Rossmann und Vorwerk kündigen Mitgliedschaft bei Familienunternehmer, weil der Verband die Brandmauer zur AfD kündigt. Ob den Unternehmen diese Tugend-Protzerei hilft? Rossmann und Vorwerk sind deshalb reif für einen Boykott.
Von Meinrad Müller
15 Millionen Kunden werden öffentlich für moralisch untragbar erklärt
Der Verband „Die Familienunternehmer“ (6500 Mitglieder) hat seine Meinung geändert. Er lädt jetzt auch AfD-Abgeordnete zu Veranstaltungen ein und spricht mit Ihnen. Aber Rossmann und Vorwerk drehen deshalb durch und kündigen die Mitgliedschaft.
Und die Deutsche Bank darf ja auch nicht fehlen. Sie kündigt dem Verband für künftige Termine den Veranstaltungssaal. Rossmann und Vorwerk sagen nicht nur „Wir mögen die AfD nicht“. Sie erklären jeden, der diese Partei wählt oder versteht, zum unerwünschten Kunden. Über zwanzig Prozent der Deutschen, in Ostdeutschland teils über vierzig, werden damit öffentlich abgewertet. Das ist großkotzig.
Vorwerks dunkle Vergangenheit im Dritten Reich
Vorwerk produzierte im Zweiten Weltkrieg Rüstungsgüter (z.

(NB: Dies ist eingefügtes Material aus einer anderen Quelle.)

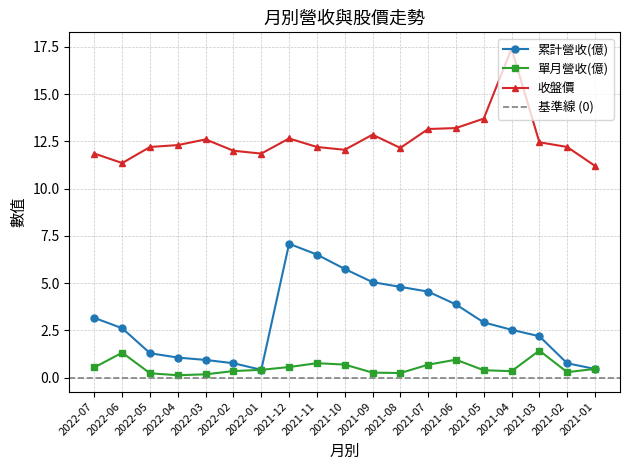

What is the label of the 9th point from the left?

2021-11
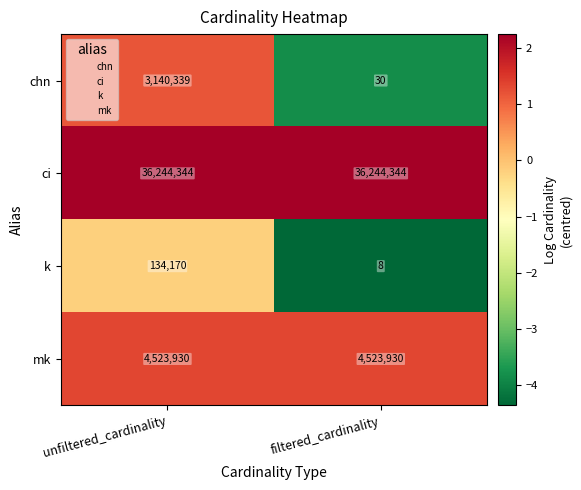

Which series has the widest spread of values?

chn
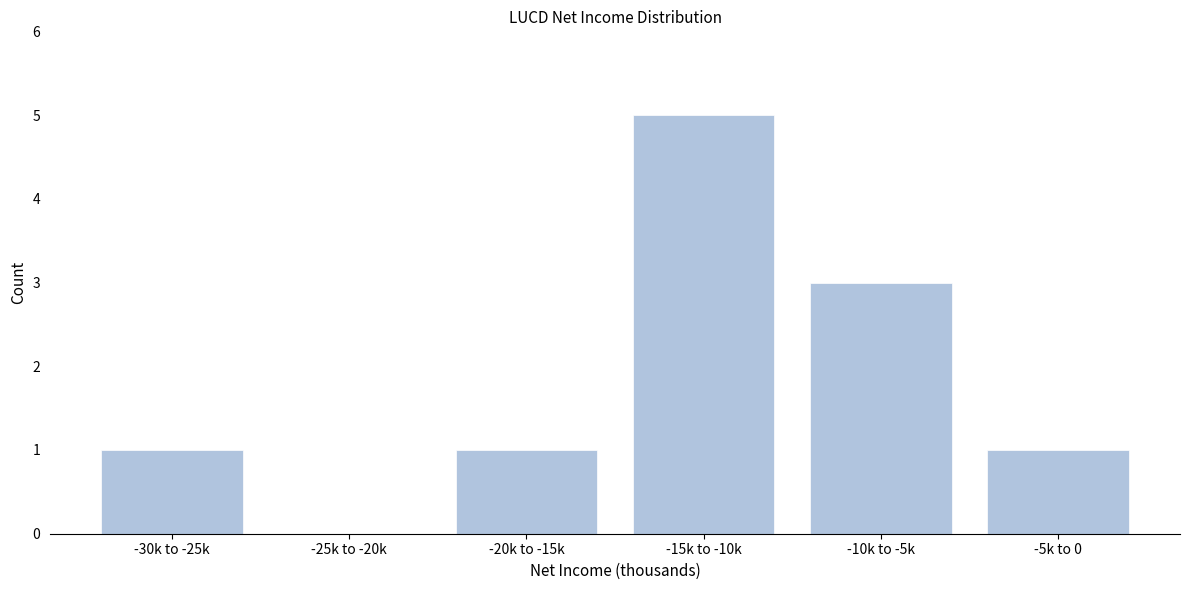

Reading left to right, list all the values displayed in this chart.

-30k to -25k=1	-25k to -20k=0	-20k to -15k=1	-15k to -10k=5	-10k to -5k=3	-5k to 0=1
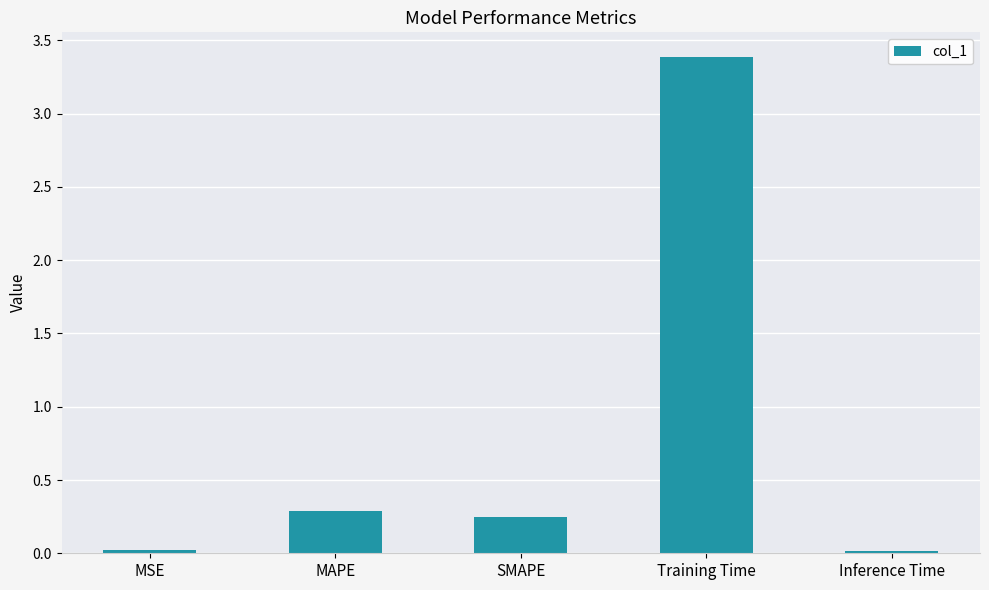

Which has a higher value, MSE or SMAPE?

SMAPE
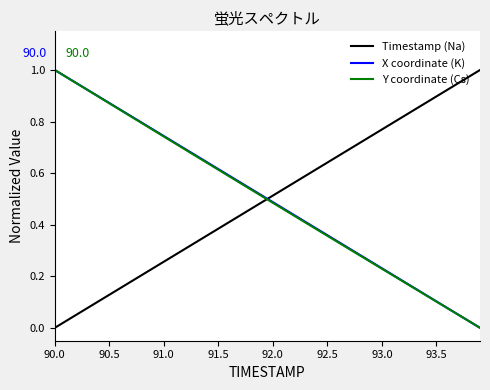

How many values in the Y coordinate (Cs) series exceed 0?

39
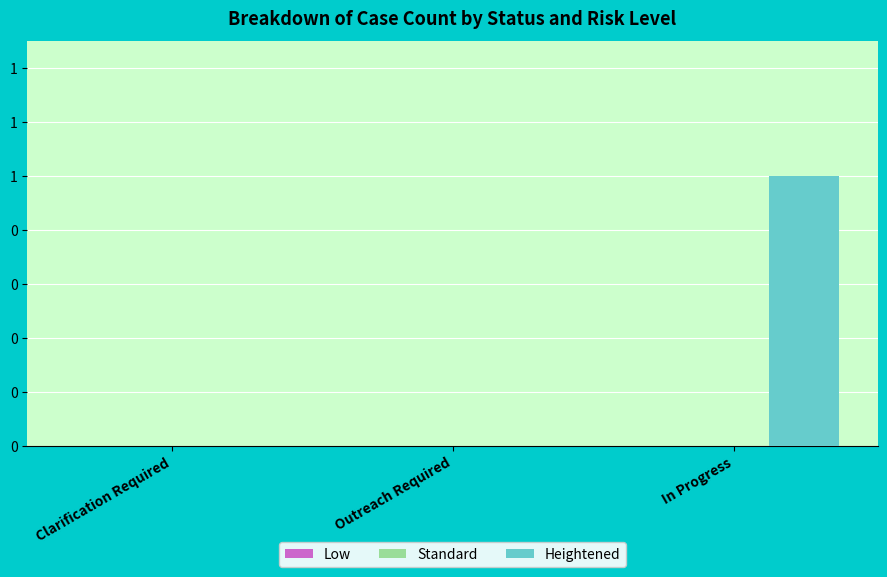

Are the bars grouped side by side (vs. stacked)?

No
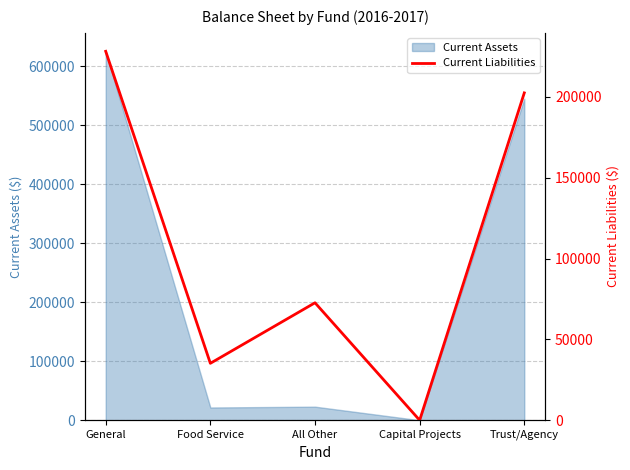

The value at Capital Projects is 81326.0. True or false?

False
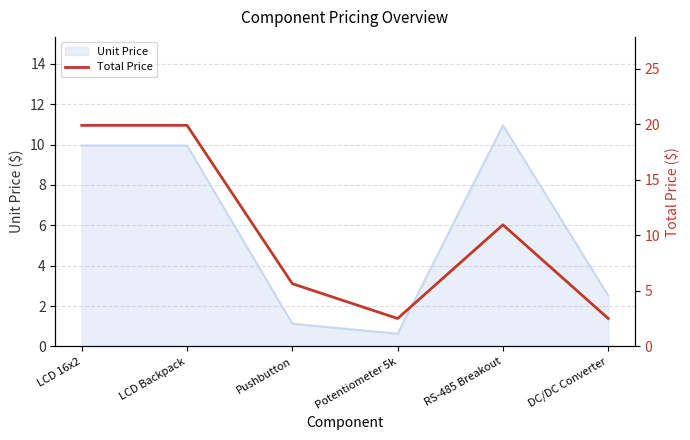

Reading left to right, list all the values displayed in this chart.

19.9	19.9	5.7	2.5	10.9	2.5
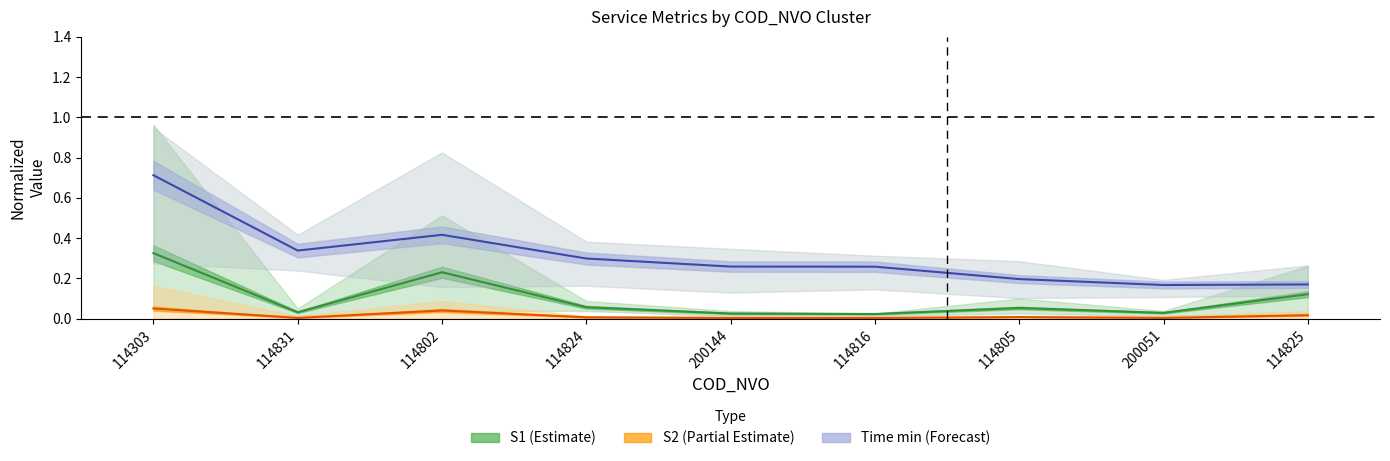

What position from the left is 200051?

8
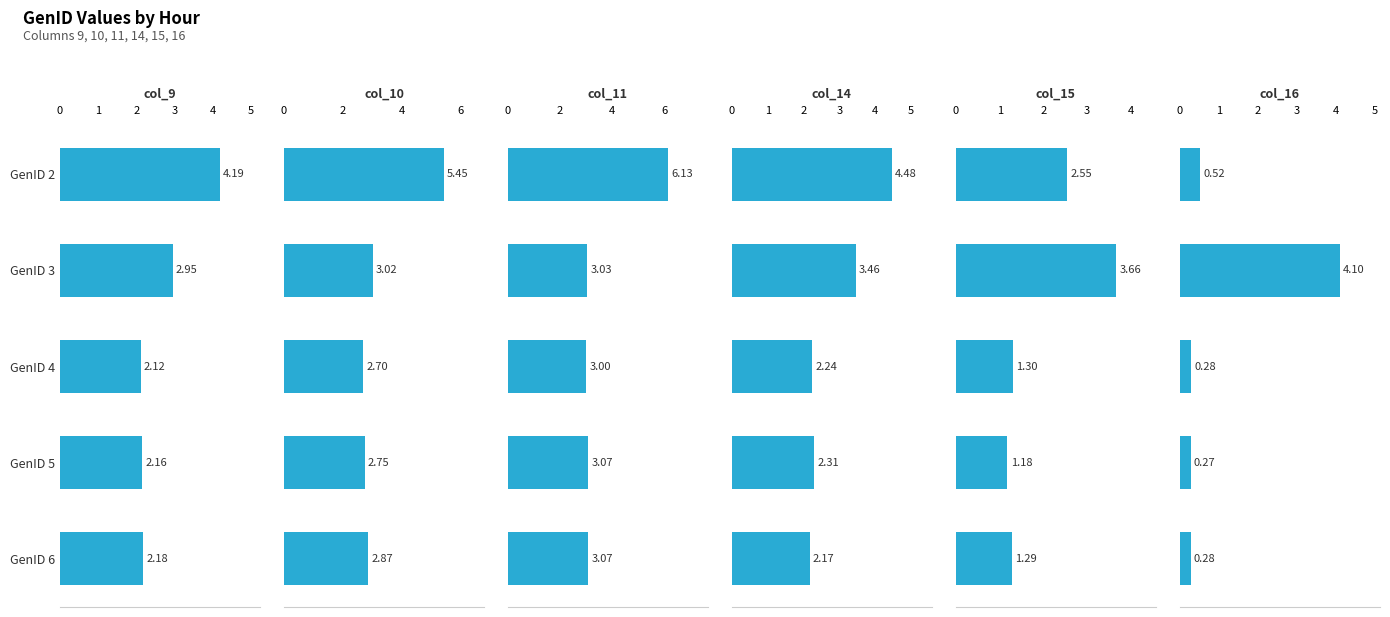

Which series changed the most between GenID 2 and GenID 4?

col_11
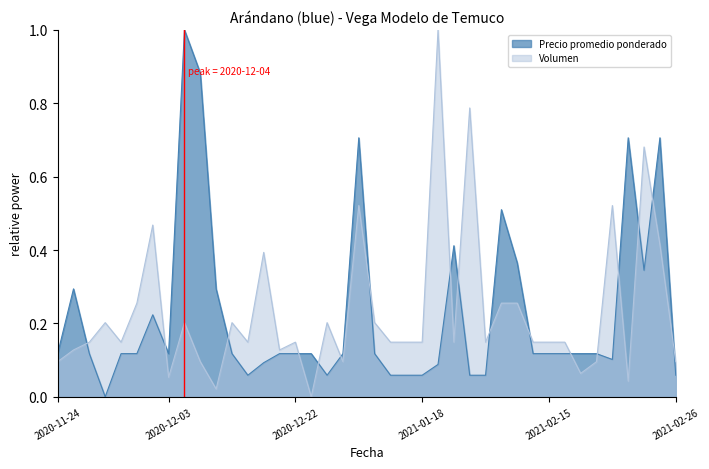

The Volumen series shows 0.0 at 2020-12-23. True or false?

True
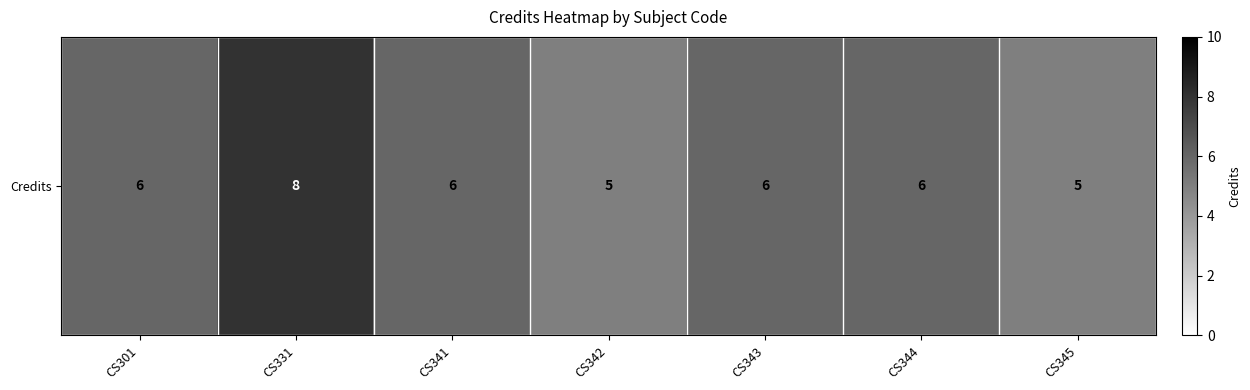

The chart shows a value of 5 at CS331. True or false?

False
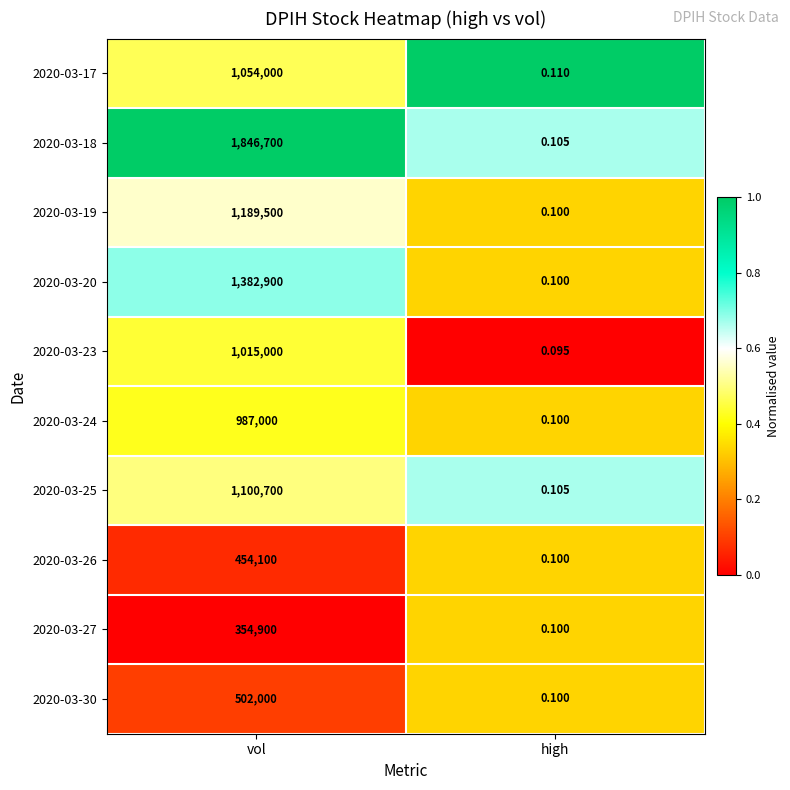

List the labels in order of 2020-03-17 value, largest first.

vol, high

B. Munitionsgurte, Zeltbahnen) und setzte dabei durchschnittlich 580 Zwangsarbeiter ein, darunter Ostarbeiter und Häftlinge in Werken in Wuppertal, Wipperfürth und Łódź. Die Bedingungen waren unmenschlich, mit Hunger, Überwachung und Strafen. Heute aber gibt genau diese Firma Millionen Deutschen Moralunterricht. Und die Menschen im Land haben gelesen, und das hat Konsequenzen. Auch nächste Woche klingelt der Vorwerk-Vertreter wieder in Sachsen oder Brandenburg. Viele knallen ihm die Tür vor der Nase zu oder werfen ihn hochkant raus. Er kann nichts dafür, wenn sein „Familienunternehmen“ politisch korrekt sein will. Das kostet Umsatz und weniger Familieneinkommen für den kleinen Vertreter.
Go woke, go broke – diesmal live
Über 1.300 wütende Kommentare bei der Welt.de, Tendenz steigend. Rossmann-App gelöscht. Bonuskarte zerschnitten. Vorwerk-Termine abgesagt. Die Kunden wechseln zu Müller, DM oder Dyson. Shampoo und Staubsauger gibt es überall. Rossmann hat sogar, weil Elon Musk Trump unterstützte, seine 34 Tesla-Autos abgeschafft. So politisch ist Seifenhändler auf dem hohen Ross. Hochmut kommt vor dem Fall. Wir werdens erleben.
Wer Millionen Kunden großkotzig für moralisch untragbar erklärt, darf sich nicht wundern, wenn diese Millionen woanders einkaufen. Die Rechnung zahlen nicht die Vorstände. Sie zahlen die Kassiererin und der Klinkenputzer, die jeden Tag für ihr Geld schuften.
Genug mit dem AfD-Boykott
Der bringt NULL, heißt es nun. Dem Verband der Familienunternehmer platzte jetzt der Kragen: „Die Ausgrenzung hat die AfD nur stärker gemacht. Und bei Wirtschaftskompetenz sitzen in der AfD mehr Profis am Tisch als in der ganzen Koalition zusammen! Zwei Mitglieder weniger spielen keine Rolle.